O perigo invisível nos alimentos do dia a dia

Angela Quintas chama atenção para os açúcares escondidos em itens comuns como pães, iogurtes e até carnes embaladas. Esses ingredientes não aparecem com o nome “açúcar” no rótulo, mas surgem disfarçados como maltodextrina, xarope de glicose, dextrose, entre outros.
Essas substâncias impactam diretamente o metabolismo: aumentam os níveis de glicose no sangue, estimulam a produção excessiva de insulina e favorecem o acúmulo de gordura. O resultado? Mais fome, menos saciedade e maiores riscos de desenvolver obesidade, diabetes tipo 2 e inflamações crônicas.
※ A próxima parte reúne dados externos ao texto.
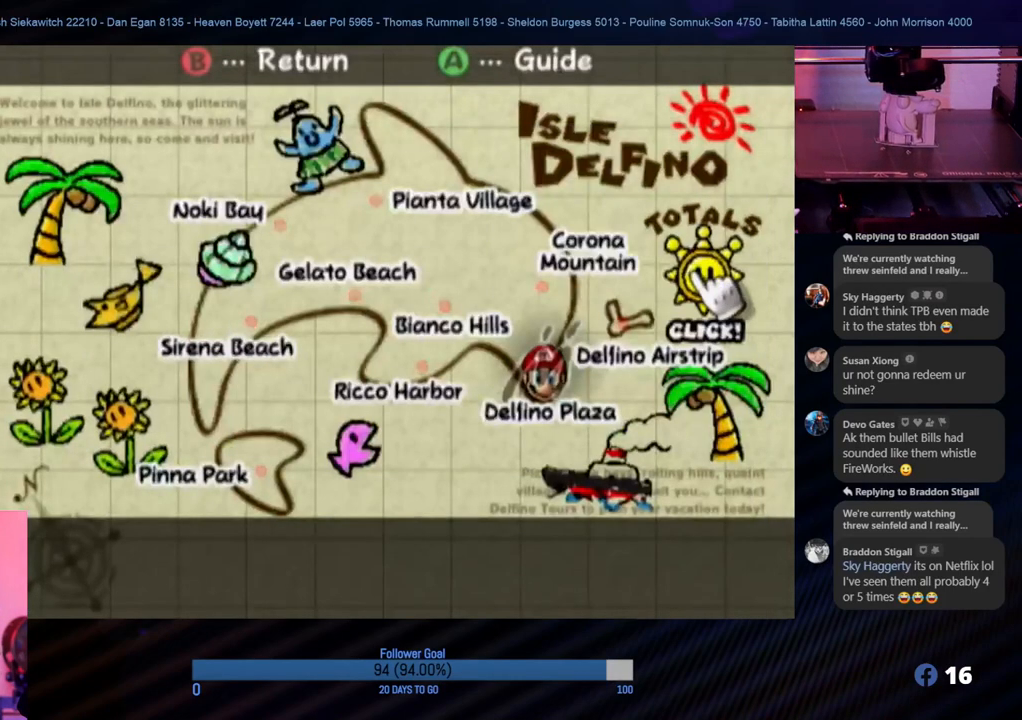
{"buttons": ["B"], "left_stick": "center", "right_stick": "center", "events": [[383, "B", "down"]]}
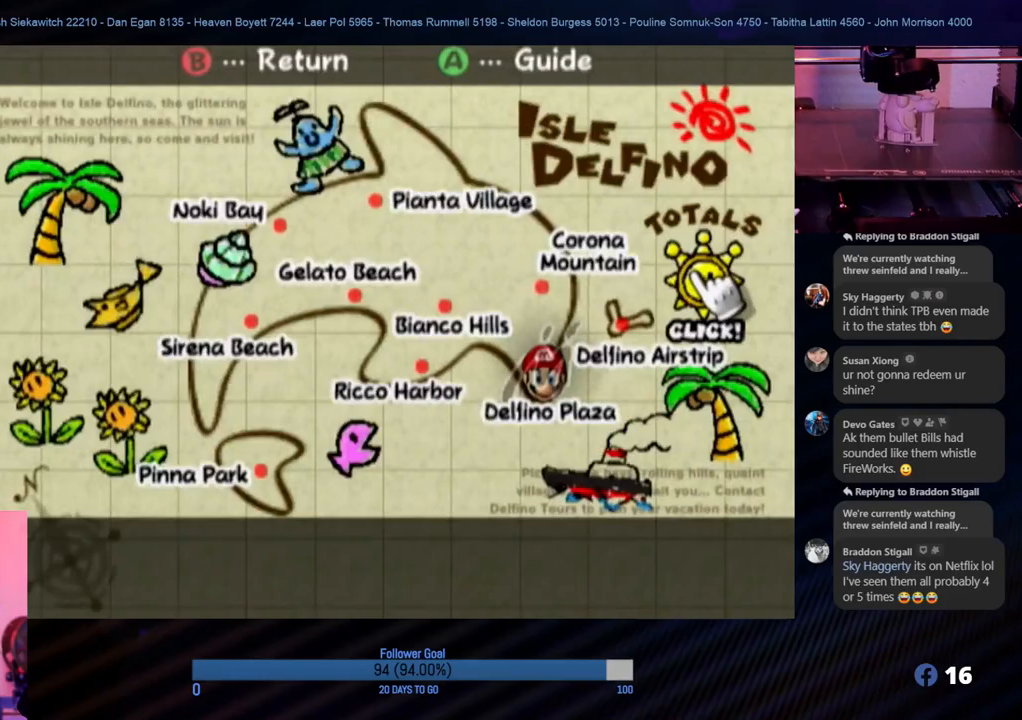
{"buttons": [], "left_stick": "center", "right_stick": "center", "events": [[67, "B", "up"]]}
A falsa segurança dos produtos “fit”

Muitos dos alimentos com açúcar oculto são vendidos como opções saudáveis. Produtos rotulados como “zero gordura”, “light” ou “fitness” podem conter altas doses de açúcares escondidos. Isso confunde o consumidor e prejudica quem tenta fazer boas escolhas alimentares.
A recomendação da especialista é clara: é preciso olhar além da embalagem e ler atentamente os rótulos. Conhecer os nomes alternativos do açúcar é essencial para evitar essas armadilhas. E mais importante ainda: dar preferência à comida de verdade, com menos ingredientes artificiais e mais valor nutricional.
No fim das contas, o açúcar que você pensa estar evitando pode não ser o que está mais prejudicando sua saúde. O desafio real é identificar e reduzir aquele que se esconde nos alimentos industrializados — mesmo nos que parecem inofensivos.